Q&A: Ivory Coast crisis
Ivory Coast strongman Laurent Gbagbo has been seized after a four-month stand-off with his rival, Alassane Ouattara, over last November's disputed election. The UN says Mr Ouattara won, but Mr Gbagbo refused to cede power and accused former colonial power France of trying to oust him.
What was the fighting about?
Power - Laurent Gbagbo had refused to step down even though the United Nations, which helped organise the November 2010 election, said he lost and Alassane Ouattara won.
Analysts say they have rarely, if ever, seen such unanimity in the international community - the African Union, the European Union, the UN and the West African regional body Ecowas all called on Mr Gbagbo to step down and imposed sanctions to force him out.
Mr Gbagbo says the polls in northern areas under the control of pro-Ouattara forces were rigged but the UN says there was no evidence of this.
The AU gave Mr Gbagbo until 24 March to step down but nothing happened.
A few days later, pro-Ouattara forces swept down from their northern strongholds in a relentless march towards the seat of power in Abidjan.
After days of fighting around the city centre, UN and French troops launched air strikes against pro-Gbagbo positions, saying they were trying to destroy heavy weapons which had been used against civilians areas and UN headquarters.
Who arrested him?
Everybody concerned stresses that he was captured by Mr Ouattara's forces.
But the French played a big role and it was initially said they had seized him.
It is a very important question because Mr Gbagbo has always argued that France, the former colonial power, was trying to oust him because he was standing up for the economic interests of the world's largest cocoa producer and was using its influence in the UN to do so.
If French forces had seized him, that would have bolstered Mr Gbagbo's argument that he was the victim of a neo-colonial plot.
But in any case, French and UN military power played a decisive role in bombing the presidential residence where he was staying and they also played a part in the advance on the ground.
How serious has the fighting been?
At least 1,500 people are thought to have died - including 500 before the advance on Abidjan and several hundred in a massacre in the western town of Duekoue.
The casualties in the latest fighting in Abidjan are not yet known, but scores of bodies have been seen lying on the streets.
Apart from around Duekoue, the advance of the pro-Ouattara forces was so quick that it suggests they met little resistance, although grim details may yet emerge from remote areas.
During the political stand-off there were bloody clashes and targeted killings in Abidjan.
The UN has accused pro-Gbagbo security forces of firing shells into residential areas seen as supporting Mr Ouattara.
A pro-Ouattara group has also emerged in Abidjan, which has been accused of killing Gbagbo supporters.
At least a million people have fled their homes, according to the UN.

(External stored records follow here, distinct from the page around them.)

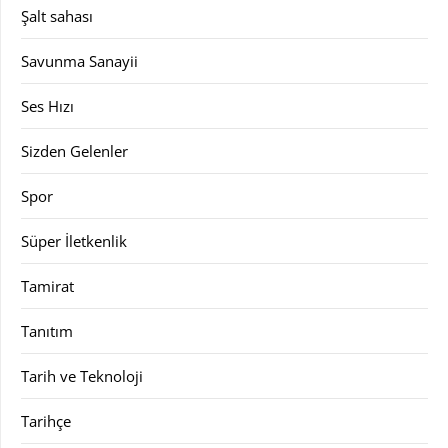
Şalt sahası
Savunma Sanayii
Ses Hızı
Sizden Gelenler
Spor
Süper İletkenlik
Tamirat
Tanıtım
Tarih ve Teknoloji
Tarihçe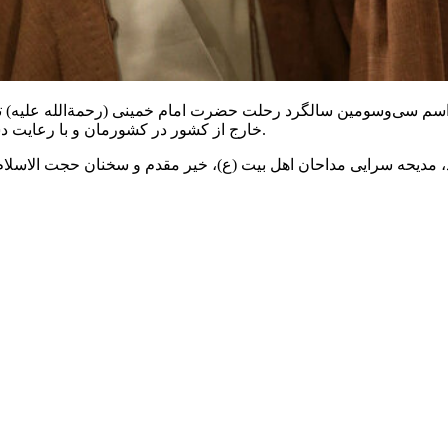
راسم
سی‌وسومین
سالگرد رحلت حضرت امام خمینی (
رحمةالله
علیه) 
در کشورمان و با رعایت دستورالعمل‌های بهداشتی در حرم مطهر امام خمینی (ره) آغاز می‌شود.
خارج از کشور
، مدیحه سرایی مداحان اهل بیت (ع)، خیر
مقدم
و سخنان
حجت الاسلام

Many have little access to food and shelter and are living in desperate circumstances.
What happens next?
Mr Ouattara has always said he wanted to capture Mr Gbagbo alive so he can face justice. The International Criminal Court has talked about investigating possible crimes against humanity.

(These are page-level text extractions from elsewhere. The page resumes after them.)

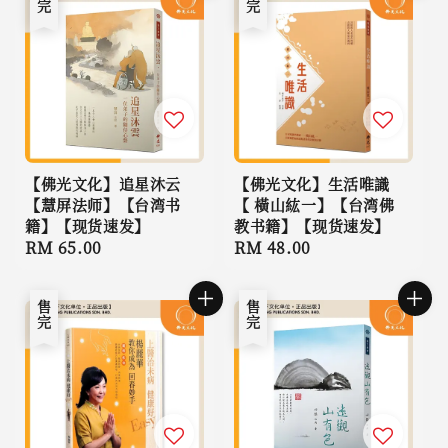
【佛光文化】追星沐云
【佛光文化】生活唯識
【慧屏法师】【台湾书
【 橫山紘一】【台湾佛
籍】【现货速发】
教书籍】【现货速发】
Regular
RM 65.00
Regular
RM 48.00
price
price
售完
售完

But thousands of Gbagbo supporters have been given weapons and could cause a lot of trouble in Abidjan, especially if they can whip up anti-French sentiment.
Putting him on a plane to The Hague could fuel uproar and it might be deemed more prudent to send him into exile.

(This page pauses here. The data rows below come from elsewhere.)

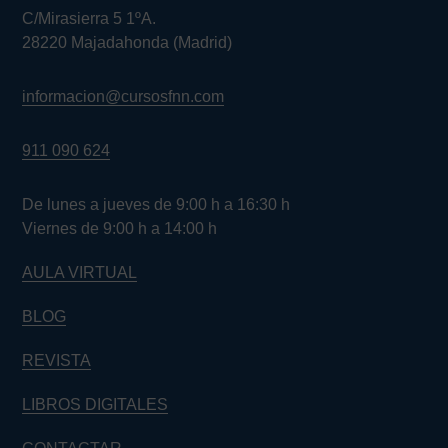
C/Mirasierra 5 1ºA.
28220 Majadahonda (Madrid)
informacion@cursosfnn.com
911 090 624
De lunes a jueves de 9:00 h a 16:30 h
Viernes de 9:00 h a 14:00 h
AULA VIRTUAL
BLOG
REVISTA
LIBROS DIGITALES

He has always been a close ally of Angola's President Jose Eduardo dos Santos and so would probably find a safe haven there.
South Africa has also been mentioned as somewhere he could enjoy asylum.
What is the background to all this?
A decade ago, Ivory Coast was seen as a haven of peace and prosperity in West Africa.
But under the surface, the country has long been deeply divided along ethnic, religious and economic lines.
Its thriving cocoa industry meant living standards in Ivory Coast were far higher than its neighbours, so people from some of the world's poorest countries, such as Mali and Burkina Faso, moved there to earn their living.
Some of these people shared ethnic ties to those living in northern Ivory Coast and, like them, were mostly Muslim.
Some southerners, egged on by populist politicians including Mr Gbagbo, started to resent the influx and demanded action to protect the country's "Ivoirite (Ivorian-ness)".
They portrayed northerners as not being real Ivorians.
How did the northerners react?
The northerners then started to complain that they were being discriminated against.
For example, Mr Ouattara, a Muslim, was banned from standing for president in previous elections because it was said his parents came from Burkina Faso. He had already served as the country's prime minister.
Similarly, many northerners said they were being refused national identity cards and the right to vote.
In 2002, some northern soldiers mutinied and marched on Abidjan. They were on the verge of seizing the whole country when they were stopped by French troops and some 9,000 UN peacekeepers deployed.
The country was then divided into north and south - a split the elections were supposed to end.
Instead they hardened the divisions and now that he is in charge, Mr Ouattara will have a huge job to reconcile the whole country.